The full House Agriculture Committee continued its review of U.S. farm policy as it prepares for the next farm bill with a hearing to review Title 1 of the 2018 farm bill. Witnesses included representatives of all major farm commodities, barley, corn, cotton, peanuts, rice, sorghum, soybeans, sugar, wheat, and minor oilseeds. You can find the written testimony here and watch a replay of the hearing here. This was the first hearing where members, witnesses, and staff did not have to wear masks in the Committee room since the pandemic started.

Even though the hearing focused on commodity policy (Title 1), most witnesses referenced crop insurance as their primary safety net tool for their growers. The exceptions to this are the rice and peanut growers who view the PLC (Price Loss Coverage) program as their most important safety net tool. Most of the farm groups do not have specific farm bill proposals developed. But the general theme was ARC and PLC support prices need to be reviewed and raised with no farm group suggesting the current approach should be scrapped for something different.

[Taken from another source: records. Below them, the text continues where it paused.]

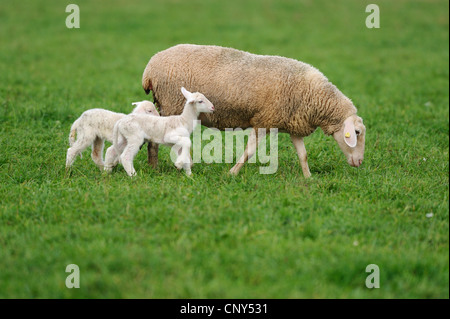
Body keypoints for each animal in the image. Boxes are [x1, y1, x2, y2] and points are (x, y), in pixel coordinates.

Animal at [142, 44, 368, 178]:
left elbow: (303, 154)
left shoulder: (292, 123)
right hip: (171, 104)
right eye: (356, 133)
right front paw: (232, 173)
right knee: (155, 141)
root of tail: (149, 68)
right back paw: (160, 168)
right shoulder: (263, 121)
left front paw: (308, 178)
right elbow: (249, 151)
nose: (360, 162)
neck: (313, 97)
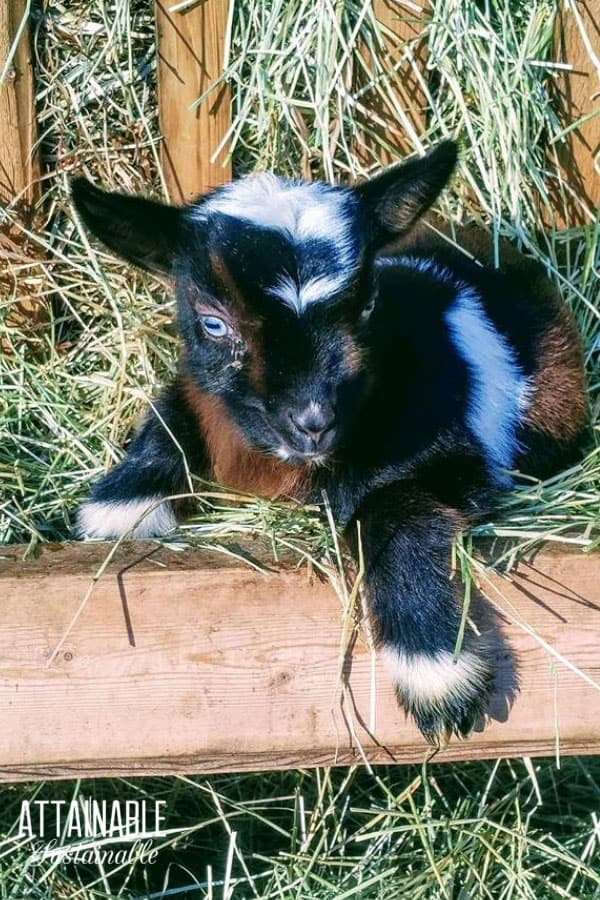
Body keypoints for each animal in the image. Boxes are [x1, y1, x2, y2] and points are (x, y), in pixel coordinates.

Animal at [70, 144, 584, 740]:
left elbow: (394, 510)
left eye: (366, 304)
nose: (313, 421)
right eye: (213, 323)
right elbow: (171, 410)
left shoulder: (465, 464)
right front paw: (122, 505)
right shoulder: (202, 391)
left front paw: (437, 673)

USDA Announces $250 Million Investment to Support American made Fertilizer, Supply Chain Inquiries

USDA announced it will make available $250 million through a new grant program this summer to support independent, innovative, and sustainable American fertilizer production to supply American farmers. Additionally, to address growing competition concerns in the agricultural supply chain, USDA will launch a public comment period seeking information regarding seeds and agricultural inputs, fertilizer, and retail markets.

The comment period will be open for 60 days once the requests for information are published in the Federal Register, and upon which time comments can be submitted to www.regulations.gov. In the interim, the requests for information will be made available at www.ams.usda.gov/about-ams/fair-competitive/rfi.

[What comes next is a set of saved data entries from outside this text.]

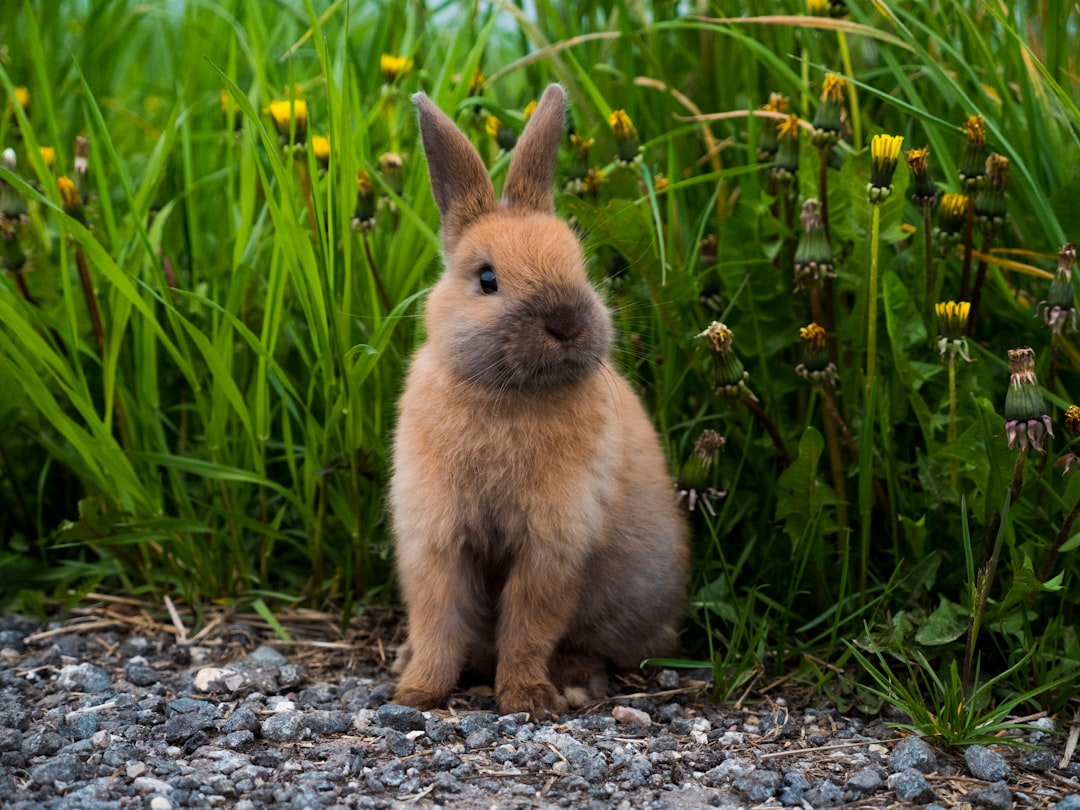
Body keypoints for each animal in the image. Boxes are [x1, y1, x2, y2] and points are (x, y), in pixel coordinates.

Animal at [390, 83, 689, 717]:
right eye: (486, 278)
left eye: (580, 265)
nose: (567, 324)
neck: (509, 393)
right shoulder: (436, 537)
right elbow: (437, 620)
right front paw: (418, 692)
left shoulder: (552, 544)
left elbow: (529, 625)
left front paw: (527, 699)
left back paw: (575, 682)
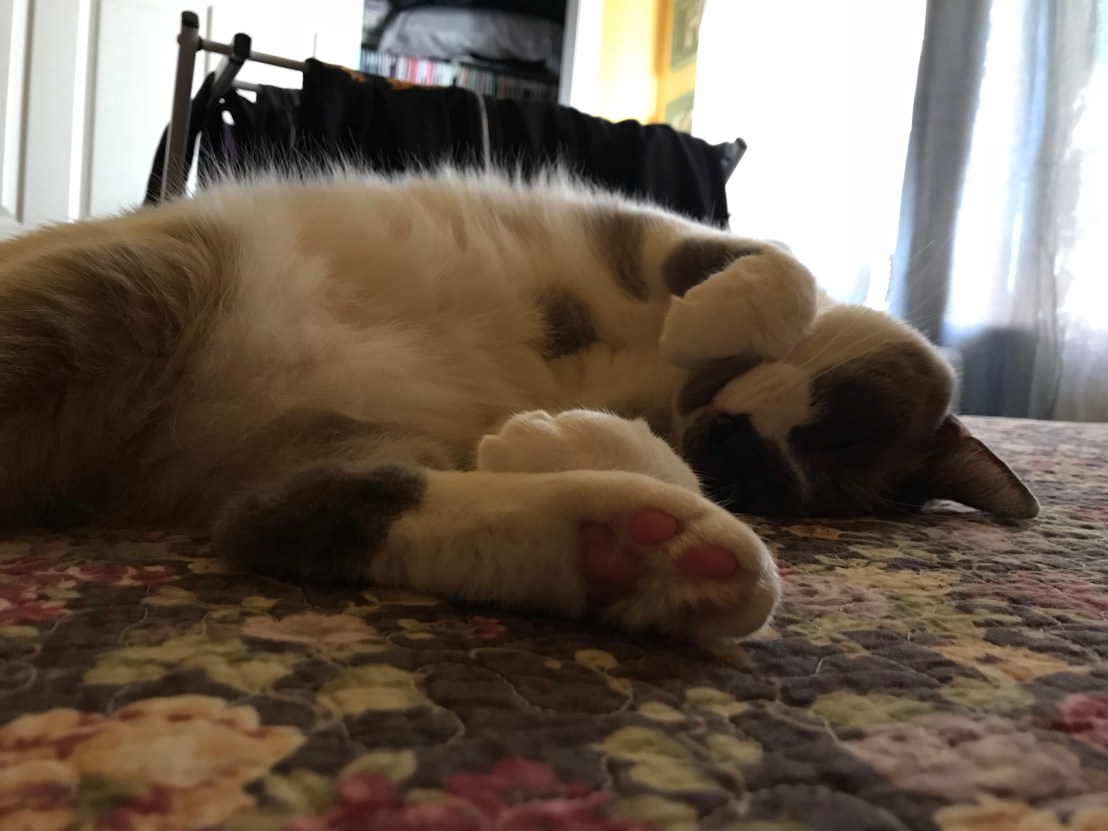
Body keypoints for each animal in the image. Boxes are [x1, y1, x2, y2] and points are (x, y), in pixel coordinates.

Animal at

American Farm Bureau Federation Estimates 2021 Crop Losses

The American Farm Bureau Federation’s (AFBF) Market Intel Team has released analysis estimating 2021 crop and forage losses of at least $12.5 billion due to 2021 natural disasters. The team used publicly available crop insurance throughout its estimation process.

Senator Boozman, Rep. Thompson Request Crop Insurance Briefings from FCIC Board

Senate Agriculture Ranking member Senator Boozman (R-AR) and House Agriculture Ranking member G.T. Thompson (R-PA) sent a letter to the FCIC Board last week. The letter requested open lines of communication between the FCIC Board and the respective Agriculture Committees in the form of periodic briefings. Specifically, the two Ranking Members are concerned about ongoing efforts to link crop insurance rating methodologies with specific conservation practices. You can read the letter here.